The phone will come in two variants: a Pixel 3 with a 5.4-inch display and a Pixel 3 XL with a 6.7-inch display (far larger than the 6.0-inch Pixel 2 XL). Like Apple, Google is getting into phablet territory, delivering a phone that blends the benefits of a tablet and a smartphone and aims to make productivity easier with a roomier screen. The other noteworthy news about the Pixel 3 XL, according to leaked images, is that the display will be notched, much like the iPhone X. The move follows publicized changes to Android’s design guidelines, which outlined the number and positioning of notches on Android devices. It makes sense that after establishing the rules, Google’s next smartphone would act as a model for that type of display, which allows greater use of the front screen area by minimizing the size of the top bezel area. However, the smaller Pixel 3 will not have a notched display, marking the first time Google is differentiating the two models by something other than size.
Leaks suggest the two Pixel 3 phones will largely be identical, with top-of-the-line parts that will rival those in Apple’s upcoming iPhone. Inside, the Pixel will feature the latest Qualcomm Snapdragon processor along with an Adreno 630 GPU and 4 GB of RAM. The XL will reportedly have a 3,430 mAh battery on board—the smaller Pixel could have a smaller battery, as its exact battery specs haven’t been leaked yet. Both devices will feature dual 8.1-megapixel cameras on the front and a 12.2-megapixel camera on the back. Like many other Android phones, its fingerprint sensor will also be situated on the back of the device.
Speakers are often a weak point for smartphones. Trying to cram a quality audio system into such a small space is a difficult engineering feat. The Pixel 3 looks to be taking an unusual approach by having dual front-facing speakers on the device. This should improve audio quality when the phone is laying on its back compared with phones that have speakers directed out the bottom of the device. Many phones with higher quality audio, such as the Razer phone and the Pixel 2, have front-firing speakers. It’s good to see Google continuing this tradition.
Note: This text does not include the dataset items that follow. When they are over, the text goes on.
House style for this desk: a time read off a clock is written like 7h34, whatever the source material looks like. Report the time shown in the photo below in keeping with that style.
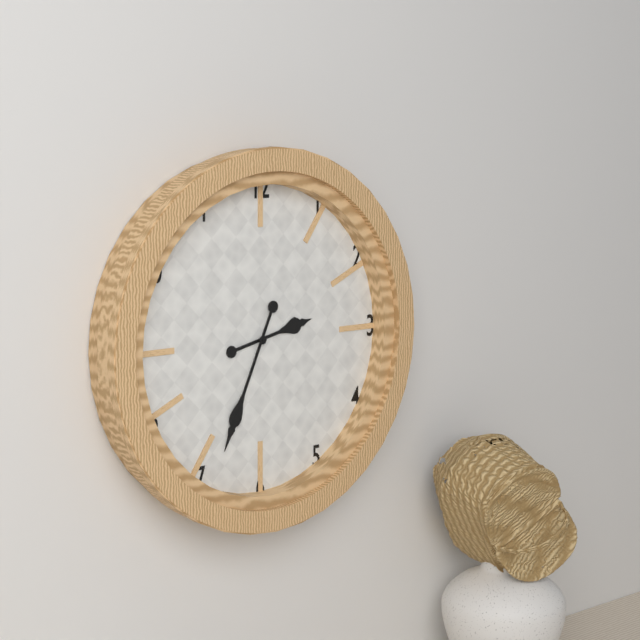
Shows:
2h34
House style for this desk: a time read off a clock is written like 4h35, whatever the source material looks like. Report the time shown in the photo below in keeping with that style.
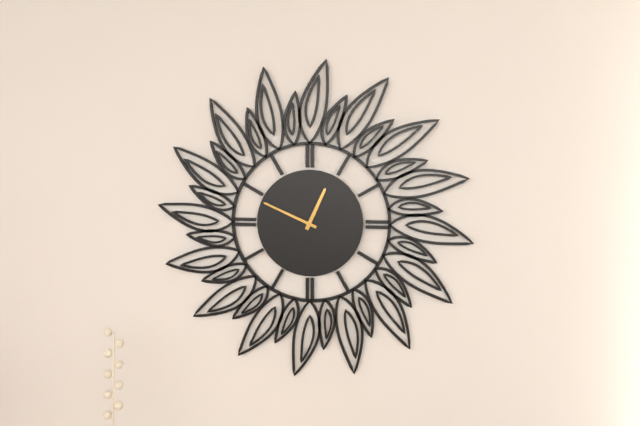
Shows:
12h49
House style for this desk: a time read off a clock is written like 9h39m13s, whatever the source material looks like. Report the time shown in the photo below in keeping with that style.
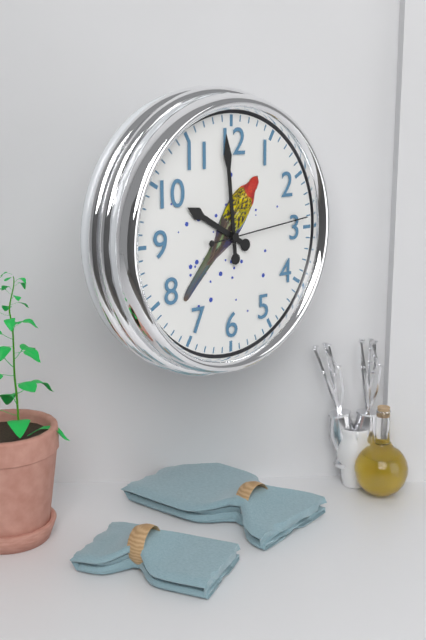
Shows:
9h59m14s
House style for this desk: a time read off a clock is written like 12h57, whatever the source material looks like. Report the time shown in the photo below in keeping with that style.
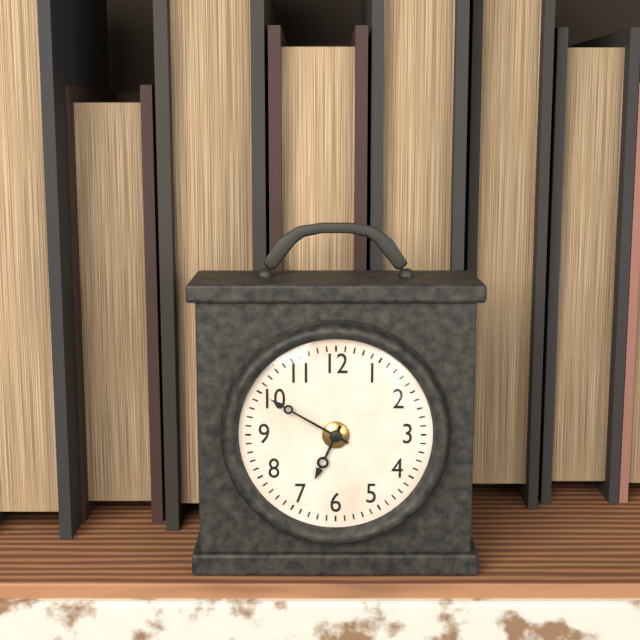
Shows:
6h50
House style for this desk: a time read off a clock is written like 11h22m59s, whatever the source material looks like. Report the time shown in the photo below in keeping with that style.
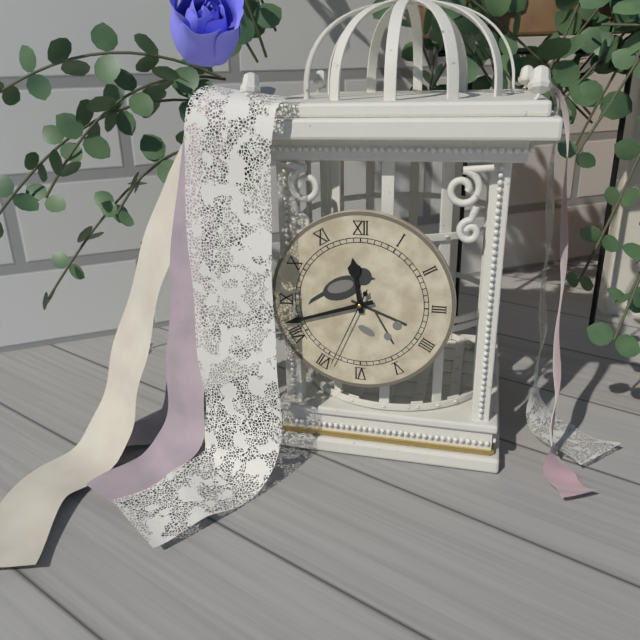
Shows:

While leaks have detailed many of these phones’ hardware specs, far less is known about the software experience other than it will run Android P. Google could include some special touches, such as new camera features, augmented reality or biometric authentication updates, or other software nuances, but none of them have been reported yet. (Google is reportedly working on a health and fitness A.I. coach, for example, but it may be too soon to see that debut on hardware just yet.) Some reports have also suggested that, like Apple, Google could come out with a third Pixel phone model, but little is known about this possibility. It could be a cheaper option, like Apple is reportedly working on, or it could be a more expensive premium variant.
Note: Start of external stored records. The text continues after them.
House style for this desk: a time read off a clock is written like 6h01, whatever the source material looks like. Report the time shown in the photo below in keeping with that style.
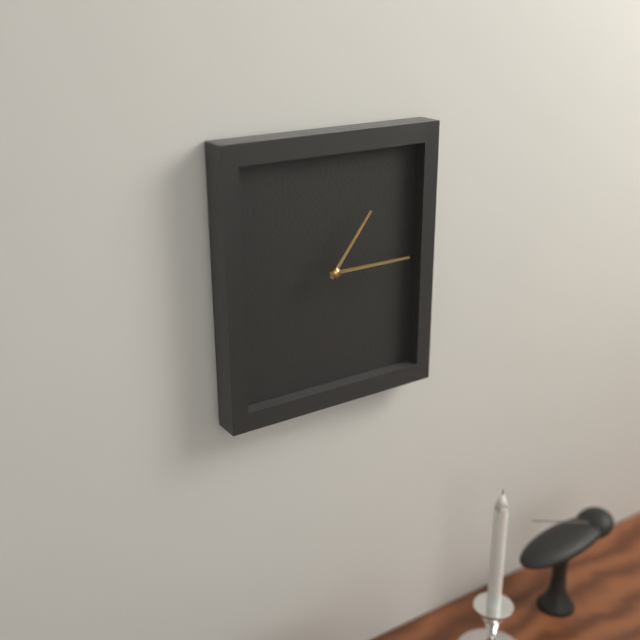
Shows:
1h15
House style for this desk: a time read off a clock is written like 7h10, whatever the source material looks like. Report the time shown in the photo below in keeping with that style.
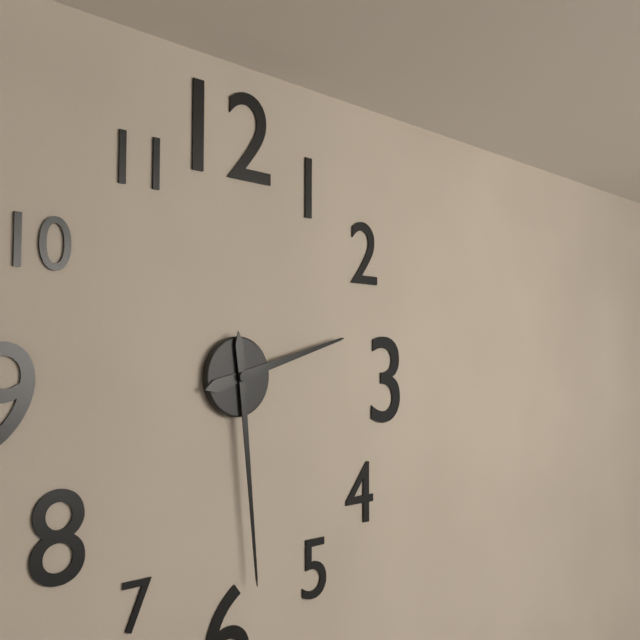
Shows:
2h29
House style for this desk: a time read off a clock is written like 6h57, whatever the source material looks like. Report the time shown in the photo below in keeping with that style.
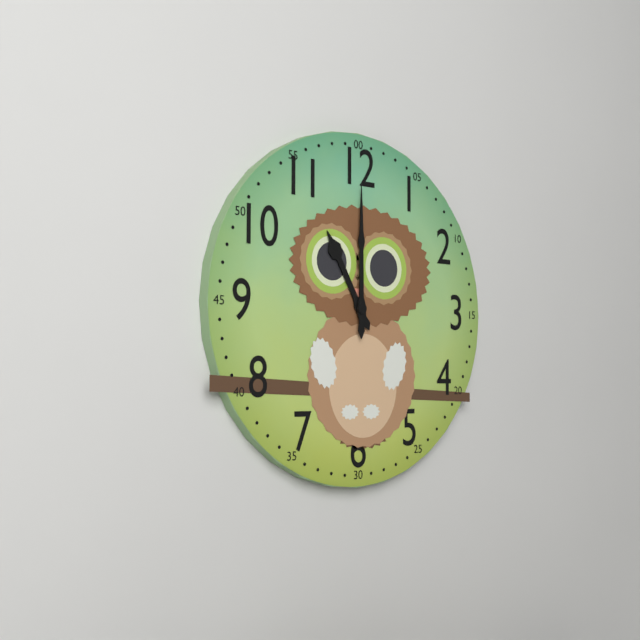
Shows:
11h00
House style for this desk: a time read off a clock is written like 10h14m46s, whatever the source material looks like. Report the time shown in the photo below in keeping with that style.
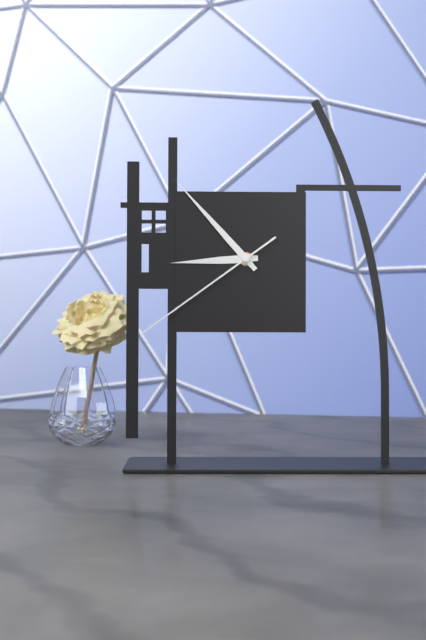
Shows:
8h53m39s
Google’s phones are set to launch Oct. 9, according to Bloomberg. From what we know so far, they build nicely on the foundation set by the first- and second-generation Pixel phones. But we have yet to hear about any earth-shattering developments. This could be a ruse. Companies have been known to strategically leak some information about upcoming products and hold other developments under tight security. By tempering our expectations, we might be extra wowed by whatever Google unveils. If not, the Pixel 3 has a solid spec list, looks good, and will run Google’s well-reviewed new smartphone OS. It will be one of the most highly anticipated new phones of the year, even if it is mostly more of the same.